Bioactivity-guided secretome analysis. (A) Split-plate assay with chitin (top row) or milk agar (bottom row) to screen for secreted chitin- and protein-degrading enzymes of J. agaricidamnosum (wild type) and T2SS-deficient J. agaricidamnosum ΔgspE. Halo formation indicates protease activity from J. agaricidamnosum and J. agaricidamnosum ΔgspE. Chitinase activity was only observed from J. agaricidamnosum as indicated by a halo.
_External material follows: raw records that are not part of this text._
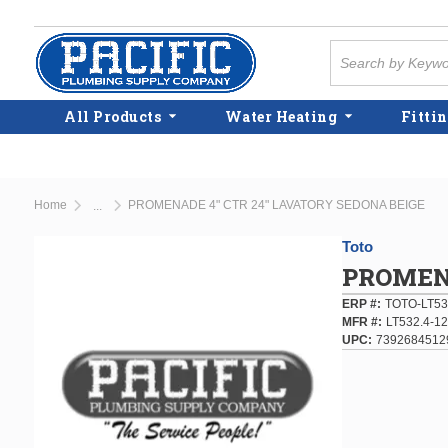
Skip to main content
Site Search
All Products
Water Heating
Fittin
Home
PROMENADE 4" CTR 24" LAVATORY SEDONA BEIGE
...
more info
Toto
PROMENA
ERP #
TOTO-LT53
MFR #
LT532.4-12
UPC
7392684512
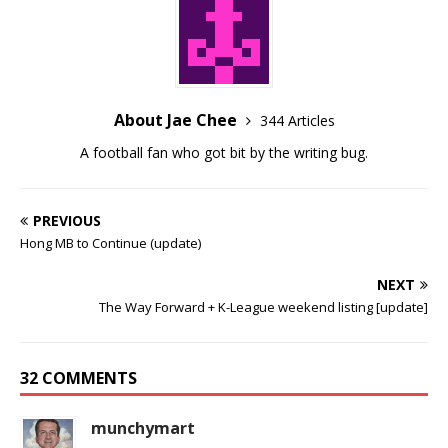
About Jae Chee
344 Articles
A football fan who got bit by the writing bug.
PREVIOUS
Hong MB to Continue (update)
NEXT
The Way Forward + K-League weekend listing [update]
32 COMMENTS
munchymart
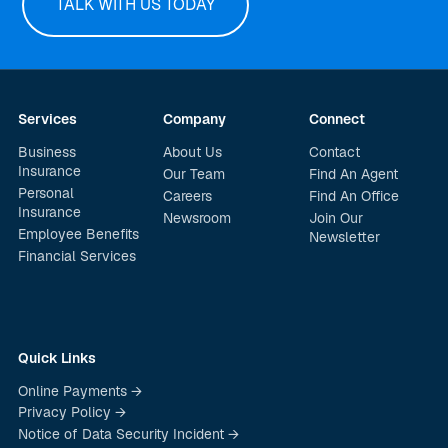
TALK WITH US TODAY
Services
Company
Connect
Business
About Us
Contact
Insurance
Our Team
Find An Agent
Personal
Careers
Find An Office
Insurance
Newsroom
Join Our
Employee Benefits
Newsletter
Financial Services
Quick Links
Online Payments →
Privacy Policy →
Notice of Data Security Incident →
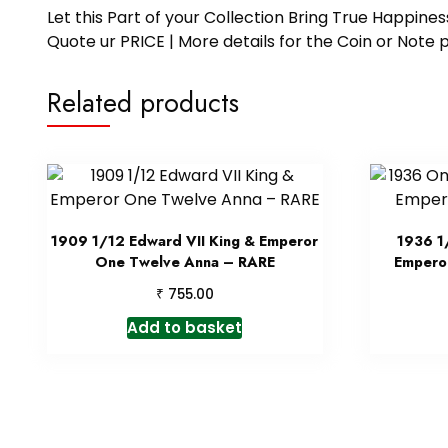
Let this Part of your Collection Bring True Happin
Quote ur PRICE | More details for the Coin or N
Related products
1909 1/12 Edward VII King & Emperor
1936 1
One Twelve Anna – RARE
Emperor
₹
755.00
Add to basket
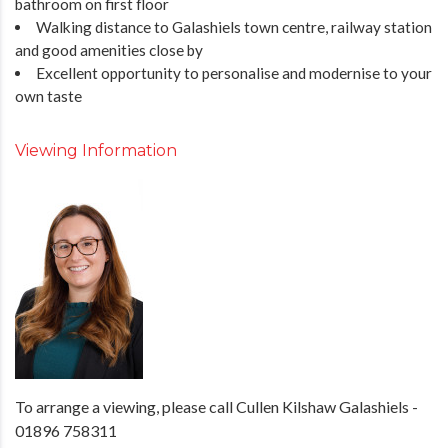
bathroom on first floor
Walking distance to Galashiels town centre, railway station
and good amenities close by
Excellent opportunity to personalise and modernise to your
own taste
Viewing Information
To arrange a viewing, please call Cullen Kilshaw Galashiels -
01896 758311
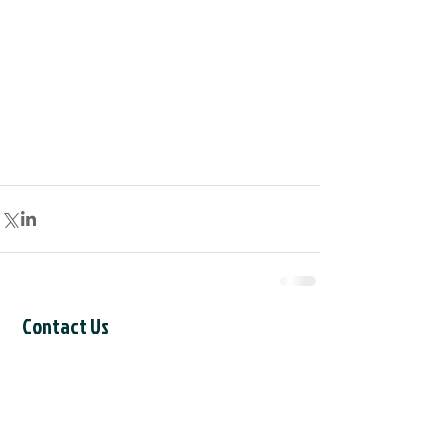
Contact Us
CCIL Secretariat
c/o Intertask Conferences
M205-851 Industrial Avenue
Ottawa, ON K1G 4L3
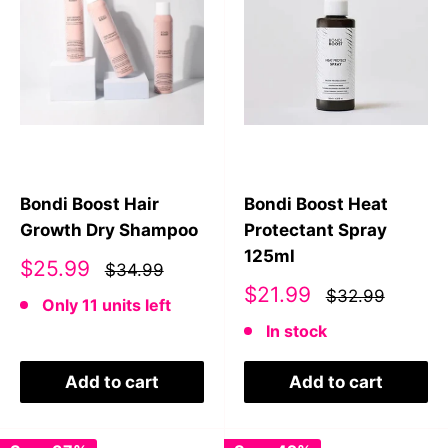
Bondi Boost Hair
Bondi Boost Heat
Growth Dry Shampoo
Protectant Spray
125ml
Sale
$25.99
$34.99
price
Sale
$21.99
$32.99
Only 11 units left
price
In stock
Add to cart
Add to cart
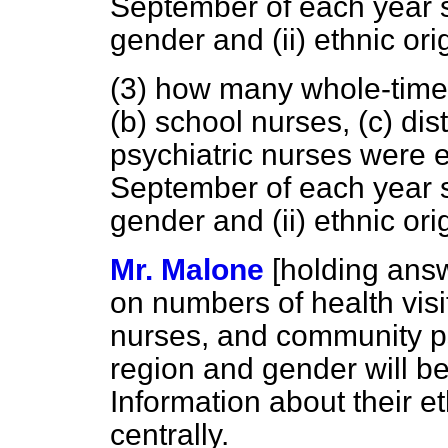
September of each year 
gender and (ii) ethnic ori
(3) how many whole-time
(b)
school nurses,
(c)
dist
psychiatric nurses were 
September of each year 
gender and (ii) ethnic ori
Mr. Malone
[holding ans
on numbers of health visit
nurses, and community p
region and gender will be
Information about their et
centrally.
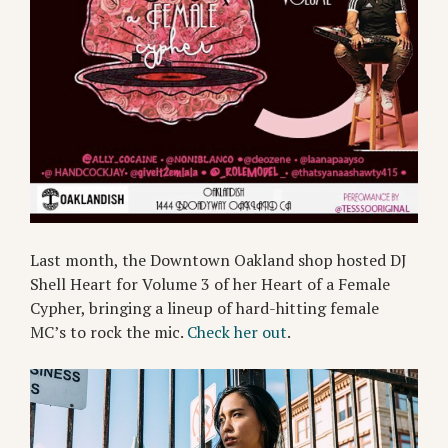
Last month, the Downtown Oakland shop hosted DJ
Shell Heart for Volume 3 of her Heart of a Female
Cypher, bringing a lineup of hard-hitting female
MC’s to rock the mic.
Check her out
.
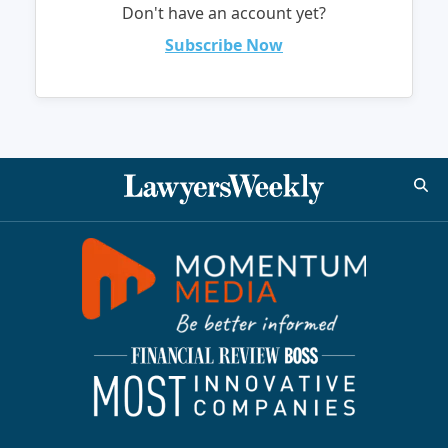
Don't have an account yet?
Subscribe Now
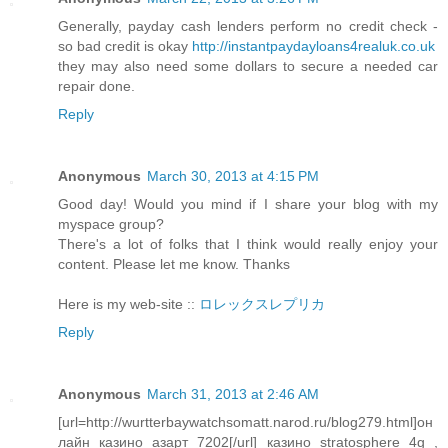
Generally, payday cash lenders perform no credit check -
so bad credit is okay
http://instantpaydayloans4realuk.co.uk
they may also need some dollars to secure a needed car
repair done.
Reply
Anonymous
March 30, 2013 at 4:15 PM
Good day! Would you mind if I share your blog with my
myspace group?
There's a lot of folks that I think would really enjoy your
content. Please let me know. Thanks
Here is my web-site ::
ロレックスレプリカ
Reply
Anonymous
March 31, 2013 at 2:46 AM
[url=http://wurtterbaywatchsomatt.narod.ru/blog279.html]он
лайн казино азарт 7202[/url] казино stratosphere 4g ,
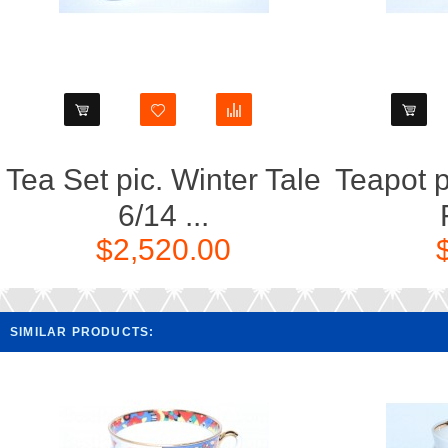
Tea Set pic. Winter Tale
Teapot p
6/14 ...
$2,520.00
SIMILAR PRODUCTS:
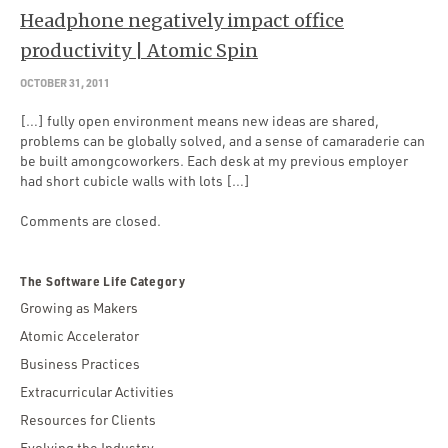
Headphone negatively impact office
productivity | Atomic Spin
OCTOBER 31, 2011
[…] fully open environment means new ideas are shared,
problems can be globally solved, and a sense of camaraderie can
be built amongcoworkers. Each desk at my previous employer
had short cubicle walls with lots […]
Comments are closed.
The Software Life Category
Growing as Makers
Atomic Accelerator
Business Practices
Extracurricular Activities
Resources for Clients
Evolving the Industry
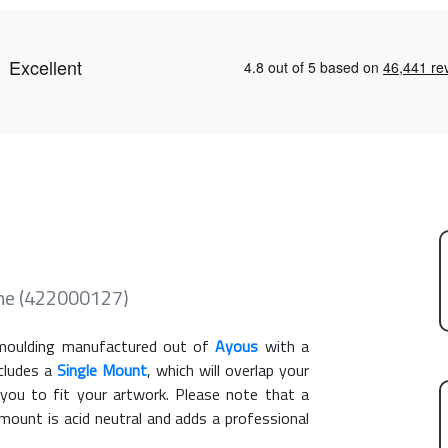
ame (422000127)
oulding manufactured out of
Ayous
with a
ncludes a
Single Mount
, which will overlap your
you to fit your artwork. Please note that a
ount is acid neutral and adds a professional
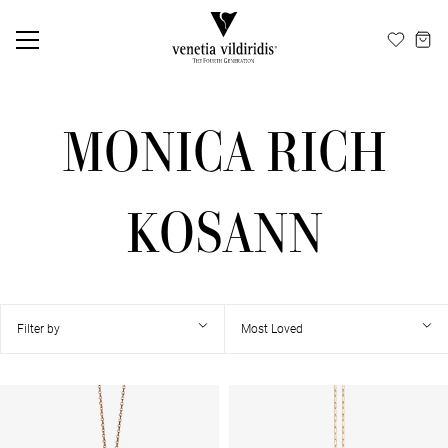
EN
ΕΛ
MONICA RICH
KOSANN
Filter by
Most Loved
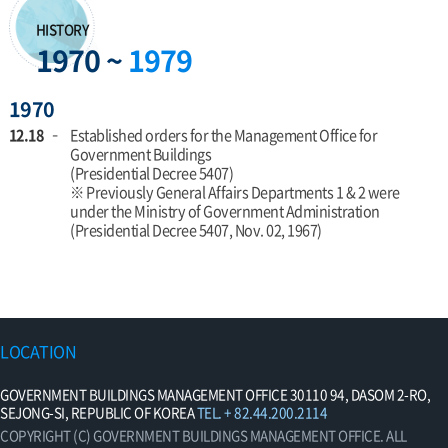
HISTORY
1970 ~
1979
1970
12.18
Established orders for the Management Office for
Government Buildings
(Presidential Decree 5407)
※ Previously General Affairs Departments 1 & 2 were
under the Ministry of Government Administration
(Presidential Decree 5407, Nov. 02, 1967)
LOCATION
GOVERNMENT BUILDINGS MANAGEMENT OFFICE 30110 94, DASOM 2-RO,
SEJONG-SI, REPUBLIC OF KOREA
TEL. + 82.44.200.2114
COPYRIGHT (C) GOVERNMENT BUILDINGS MANAGEMENT OFFICE. ALL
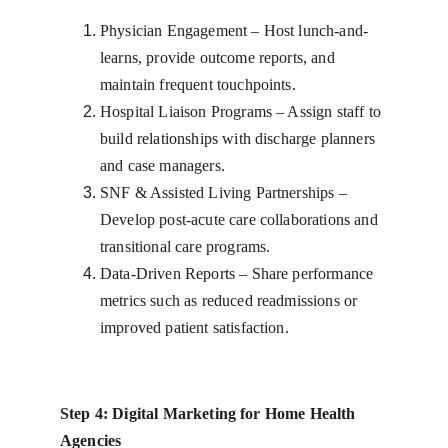
Physician Engagement – Host lunch-and-
learns, provide outcome reports, and 
maintain frequent touchpoints.
Hospital Liaison Programs – Assign staff to 
build relationships with discharge planners 
and case managers.
SNF & Assisted Living Partnerships – 
Develop post-acute care collaborations and 
transitional care programs.
Data-Driven Reports – Share performance 
metrics such as reduced readmissions or 
improved patient satisfaction.
Step 4: Digital Marketing for Home Health 
Agencies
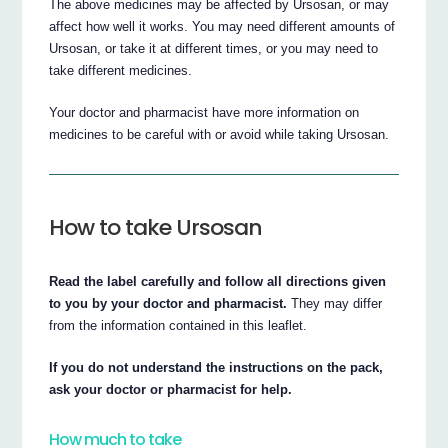
The above medicines may be affected by Ursosan, or may
affect how well it works. You may need different amounts of
Ursosan, or take it at different times, or you may need to
take different medicines.
Your doctor and pharmacist have more information on
medicines to be careful with or avoid while taking Ursosan.
How to take Ursosan
Read the label carefully and follow all directions given
to you by your doctor and pharmacist.
They may differ
from the information contained in this leaflet.
If you do not understand the instructions on the pack,
ask your doctor or pharmacist for help.
How much to take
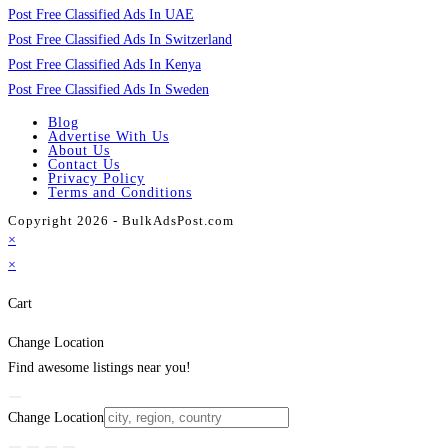
Post Free Classified Ads In UAE
Post Free Classified Ads In Switzerland
Post Free Classified Ads In Kenya
Post Free Classified Ads In Sweden
Blog
Advertise With Us
About Us
Contact Us
Privacy Policy
Terms and Conditions
Copyright 2026 - BulkAdsPost.com
×
×
Cart
Change Location
Find awesome listings near you!
Change Location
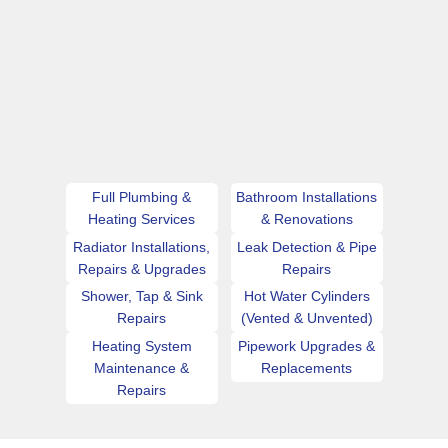
Full Plumbing &
Bathroom Installations
Heating Services
& Renovations
Radiator Installations,
Leak Detection & Pipe
Repairs & Upgrades
Repairs
Shower, Tap & Sink
Hot Water Cylinders
Repairs
(Vented & Unvented)
Heating System
Pipework Upgrades &
Maintenance &
Replacements
Repairs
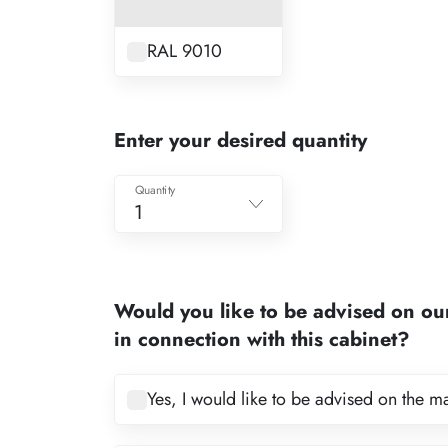
RAL 9010
Enter your desired quantity
Quantity
1
1
2
Would you like to be advised on ou
3
in connection with this cabinet?
4
5
Yes, I would like to be advised on the m
6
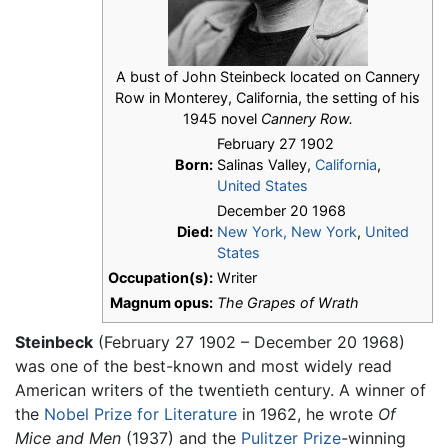
A bust of John Steinbeck located on Cannery
Row in Monterey, California, the setting of his
1945 novel
Cannery Row.
February 27 1902
Born:
Salinas Valley,
California
,
United States
December 20 1968
Died:
New York, New York
,
United
States
Occupation(s):
Writer
Magnum opus:
The Grapes of Wrath
Steinbeck
(February 27 1902 – December 20 1968)
was one of the best-known and most widely read
American writers of the twentieth century. A winner of
the
Nobel Prize for Literature
in 1962, he wrote
Of
Mice and Men
(1937) and the
Pulitzer Prize
-winning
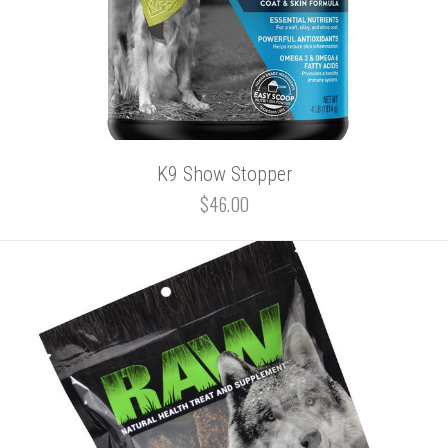
K9 Show Stopper
$46.00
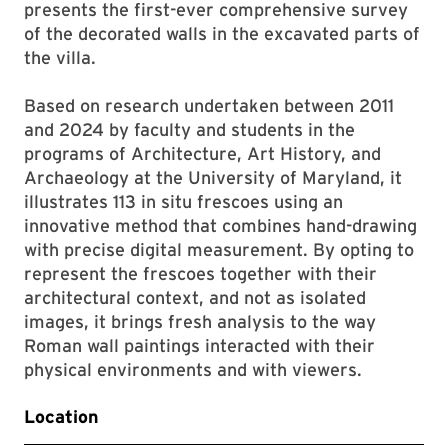
presents the first-ever comprehensive survey
of the decorated walls in the excavated parts of
the villa.
Based on research undertaken between 2011
and 2024 by faculty and students in the
programs of Architecture, Art History, and
Archaeology at the University of Maryland, it
illustrates 113 in situ frescoes using an
innovative method that combines hand-drawing
with precise digital measurement. By opting to
represent the frescoes together with their
architectural context, and not as isolated
images, it brings fresh analysis to the way
Roman wall paintings interacted with their
physical environments and with viewers.
Location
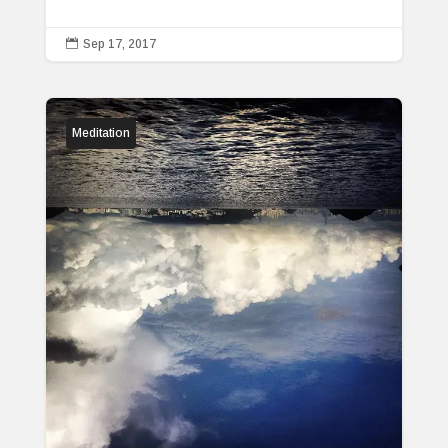

Sep 17, 2017
Meditation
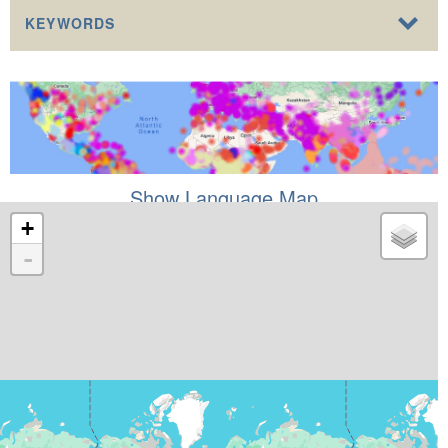
KEYWORDS
Show Language Map
+
-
Arrows point to visible halos caused by enzymatic activity. (B) Workflow for the secretome analysis of J. agaricidamnosum or J. agaricidamnosum ΔgspE cultivated in media containing button mushrooms as the sole nutrient source. (C) Volcano-plot visualization of protein abundance changes [threshold of log₂(ΔgspE/wt) < −1 and >1 and the ratio adjusted P-value < 0.05] obtained from comparative LC-MS/MS secretome analysis of J. agaricidamnosum and J. agaricidamnosum ΔgspE. The significantly lower abundance of lytic enzymes (chitinases, chitosanases, proteases, glucanases, and ricin B lectins) in the J. agaricidamnosumΔgspE secretome indicates their impaired secretion in the absence of a functional T2SS. (D) Bioactivity-guided secretome analysis of J. agaricidamnosum and J. agaricidamnosum ΔgspE reveals that a single protein fraction [precipitated in 30% (NH₄)₂SO₄ saturation] from J. agaricidamnosum causes lesions on mushroom slices and halo formation on chitin agar. Arrows point to visible lesions. (E) MALDI-TOF-MS of SDS-PAGE-separated proteins unveil two chitinases of the glycoside hydrolase family 18 and 19 and a ricin-type beta-trefoil lectin domain protein in the bioactive fraction.

Fig 4

Model of the pathogenic mechanism of J. agaricidamnosum involved in button mushroom soft rot disease. Lytic enzymes secreted via a bacterial T2SS induce the decay of the A. bisporus cell wall. This enables virulence factors such as jagaricin to attack the fungal membrane. T3 effector proteins are secreted directly into the host cell and promote the infection process by a so far unknown mechanism.